Quant à Nini, je reste meurtrie et le serai sans doute à jamais mais j'apprends, petit à petit à ne plus rien attendre de qui que ce soit et surtout pas la compassion, l'empathie dont j'aurais tellement besoin.
Donc je le l'appellerai pas, je vais juste faire comme elle m'a fait, l'ignorer parce que je ne pourrais pas l'oublié et elle ne m'a pas oublié, elle m'a juste ignorer c'est pire.
Parce que encore une fois, les blessures profondes aussi immenses qu'elles puisses être ne se voient pas et donc ça n'intéresse personne, ça je l'ai bien compris, il faut que je fasse avec pour me délester.

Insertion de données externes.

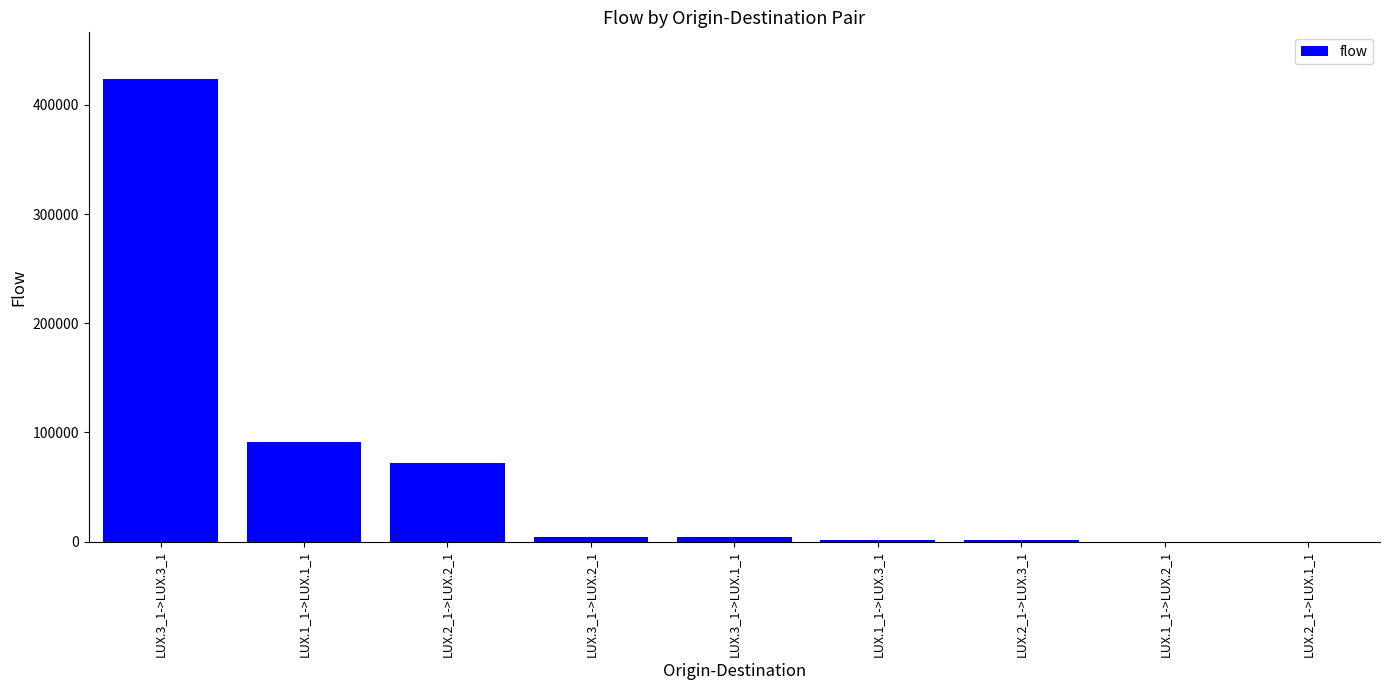

Which label corresponds to the largest value in the chart?

LUX.3_1->LUX.3_1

Voilà un poids en moins pour moi, peut-être un en plus pour toi, la seule différence c'est que j'ai subit alors que tu as choisis .
 
Ce sera mon dernier message, je pense qu'il est préférable qu'on n'échange plus, j'ai besoin de passer à autre chose et j'y parviens petit à petit avec le temps, c'est long, douloureux mais je suis solide et ça s'est avéré.
 
Il faut désormais que je pense à moi et que je n'attende plus rien de ceux qui ont démontré n'avoir rien à m'apporter, ça a été trop longtemps le cas, j'ai trop longtemps espéré la compassion, l'empathie, la compréhension …..qui n'est jamais venue, il est grand temps de ne plus l'espérer.
 
Ca fait partie de la guérison j'en suis de plus en plus persuadée même si c'est pas aussi simple que de le dire.
 
Pourquoi maintenant, tout simplement parce que je chemine avec mes traumatismes que j'essaie d'apaiser et que sans doute, le moment est venu pour ça et pour passer à autre chose, me décharger de ce que tu as fais pour te le rendre et que toi tu vives avec comme tu pourras ça n'est plus mon problème désormais.
 
Il y a un adage qui dit que le vin se bonifie avec le temps, moi j'essaie de m'apaiser en me débarrassant de se qui m'entravait pour ma petite fille qui arrive et aussi pour moi, j'ai assez morflé.